Witness protection program participation & testimony

Unprecedented family relocation deal

, founder of the Witness Protection Program, agreed to an unprecedented thirty-family-member relocation, making it the highest single relocation cost for one witness in the history of the WITSEC. Out of an approved thirty members, sixteen elected to enter. This was the first time the government agreed to protect an entire family group to maintain a witness.
Mermelstein lived under the alias Wes Barclay and worked as chief engineer for the Westgate Vacation Villas in Kissimmee, Florida.
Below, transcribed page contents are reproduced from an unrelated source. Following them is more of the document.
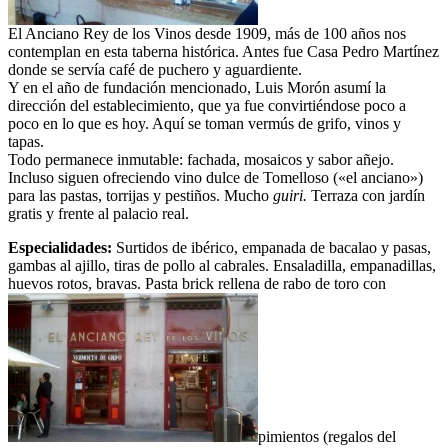
El Anciano Rey de los Vinos desde 1909, más de 100 años nos
contemplan en esta taberna histórica. Antes fue Casa Pedro Martínez
donde se servía café de puchero y aguardiente.
Y en el año de fundación mencionado, Luis Morón asumí la
dirección del establecimiento, que ya fue convirtiéndose poco a
poco en lo que es hoy. Aquí se toman vermús de grifo, vinos y
tapas.
Todo permanece inmutable: fachada, mosaicos y sabor añejo.
Incluso siguen ofreciendo vino dulce de Tomelloso («el anciano»)
para las pastas, torrijas y pestiños. Mucho
guiri.
Terraza con jardín
gratis y frente al palacio real.
Especialidades:
Surtidos de ibérico, empanada de bacalao y pasas,
gambas al ajillo, tiras de pollo al cabrales. Ensaladilla, empanadillas,
huevos rotos, bravas. Pasta brick rellena de rabo de toro con
pimientos (regalos del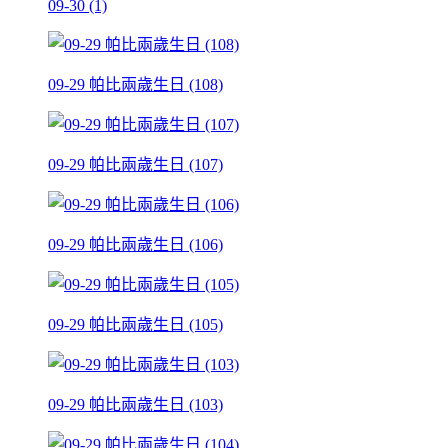
09-30 (1)
09-29 帕比兩歲生日 (108)
09-29 帕比兩歲生日 (107)
09-29 帕比兩歲生日 (106)
09-29 帕比兩歲生日 (105)
09-29 帕比兩歲生日 (103)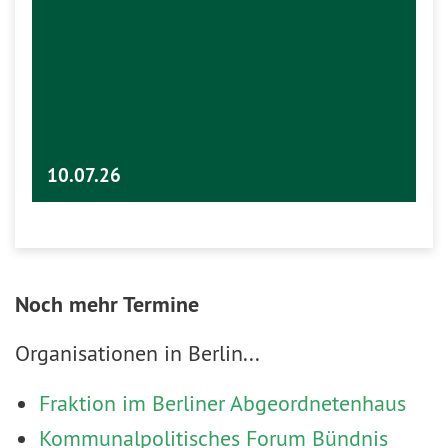
10.07.26
Noch mehr Termine
Organisationen in Berlin...
Fraktion im Berliner Abgeordnetenhaus
Kommunalpolitisches Forum Bündnis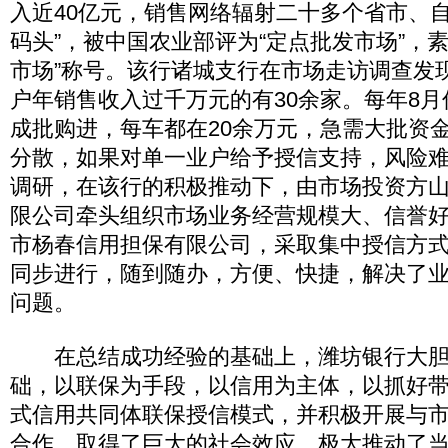
入近40亿元，销售网络辐射二十多个省市、自
码头”，被中国农业部评为“定点批发市场”，
市场”称号。该行诸城支行在市场走访调查发
户年销售收入过千万元的有30余家。每年8
成批购进，每车都在20余万元，急需大批资
分散，如果对单一业户给予授信支持，风险
调研，在该行的积极推动下，由市场投资方
限公司牵头组织市场业务经营规模大、信誉
市杨春信用担保有限公司，采取集中授信方
同步进行，随到随办，方便、快捷，解决了
问题。
在总结成功经验的基础上，潍坊银行大胆
础，以联保为手段，以信用为主体，以抓好带
式信用共同体联保授信模式，并积极开展与
合作，取得了巨大的社会效应，极大推动了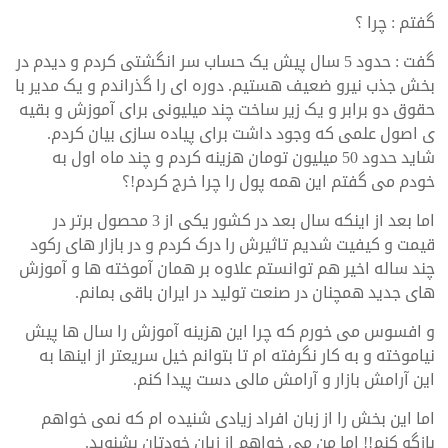
گفتم : چرا ؟
گفت : حدود 5 سال پیش یک حساب سر انگشتی کردم و دیدم در
بخش جذب نیرو ضعیف هستیم. دوره ای را گذراندم و یک مدیر با
حقوق دو برابر و یک زیر ساخت چند میلیونی برای آموزش و بقیه
ی اصول علمی که وجود داشت برای پیاده سازی بیان کردم.
شاید حدود 50 میلیون تومان هزینه کردم و چند ماه اول به
خودم می گفتم این همه پول را چرا خرج کردم!؟
اما بعد از اینکه سال بعد در کشور یکی از 3 محصول برتر در
قیمت و کیفیت شدیم تاثیرش را درک کردم و در بازار های رکود
چند ساله اخیر هم توانستم علاوه بر همان آموخته ها و آموزش
های جدید همچنان در صنعت تولید در ایران باقی بمانم.
و افسوس می خورم که چرا این هزینه آموزش را سال ها پیش
نیاموخته و به کار نگرفته ام تا بتوانم خیل سریعتر از اینها به
این آرامش بازار و آرامش مالی دست پیدا کنم.
اما این بخش را از زبان افراد زیادی شنیده ام که نمی خواهم
بازگو کنم!! اما من می خواهم از زبان خودتان بشنوید.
Mermelstein's court testimony

Mermelstein began providing testimony in the indictments of Carlos Lehder, Rafael Cardona Salazar, Pablo Escobar, Jorge Luis Ochoa Vasquez, and also testified against the three Colombians charged with the murder of Barry Seal.
Mermelstein testified at the trials of former kingpin Carlos Lehder and deposed former Panamanian leader Manuel Noriega, among other witness duties while in WITSEC from 1987 until his death in 2008. His testimony, among others, led to Lehder's imprisonment.
Mermelstein's testimony helped bring down the Medellín Cartel's distributors in Miami. In 1985, after he turned informant, a three million dollar contract was placed on his head, which remained until his death in 2008. Mermelstein provided testimony to grand juries in New Orleans, Miami and Los Angeles.
As a direct result of Mermelstein's testimony, indictments were returned against Fabio Ochoa Vasquez, head of the Ochoa family's operations in Medellín; Pablo Escobar Gaviria, infamous Colombian drug lord and narcoterrorist who headed the Gaviria drug family, and Rafael Cardona Salazar, the elusive drug kingpin who headed the cartel's operations in the United States. Together, the Medellín cartel families are believed to have grossed an estimated $7 billion a year in the United States.

A great witness

"Mermelstein is unbelievable as a witness," said Al Winters, a New Orleans federal prosecutor. "I don't know how to express it in any way other than to say I've been doing this for a long time, and he's as good a witness, both in recall and quality of information, as I've ever run into. His connections within the Medellin cartel are the highest." Mermelstein was able to take ledgers written in shorthand unique to the cartel and translate the confusing scrawl into evidence of cocaine sales approaching 2,957 kilos, worth $56 million, said Richard Gregorie, chief assistant U.S. attorney in Miami.
"The real drug war is run through informants, and top-level ones are treated like kings, at least before they testify. Max Mermelstein, the most important witness against the Medellin cartel, drove his handlers nuts with his imperious demands, but he was treated with kid gloves because he was so important to the government. They housed him in a secure location called "the submarine" that had no windows and was situated under a U.S. District Courthouse. When I interviewed Mermelstein in 1987, he demanded that I buy him a speakerphone and a Mont Blanc pen. I bought him the speakerphone."
Justice Department officials said Mermelstein provided narcotics investigators with some of the best intelligence data on the cartel and its methods. Mermelstein testified at the trial of Manuel Antonio Noriega that the U.S. government has paid him $255,900 in rewards and spent another $414,345 on living expenses for him and his family in exchange for information about former associates in the drug business.

Prison sentence reduced

In an unexpected move, U.S. District Judge James M. Ideman ordered Mermelstein released after the two years he served in prison since his arrest, declaring that he was sending "a message to Medellin, Colombia." The judge stated "I'd like to see the country get the best mileage it can out of Mr. Mermelstein." Walsh, who argued for a 10-year sentence, was originally incensed. "At the time, I thought it was unduly generous," he said last week, a few days after the sentencing. "I've had time in the last few days to think about it, and I think the judge made the right move."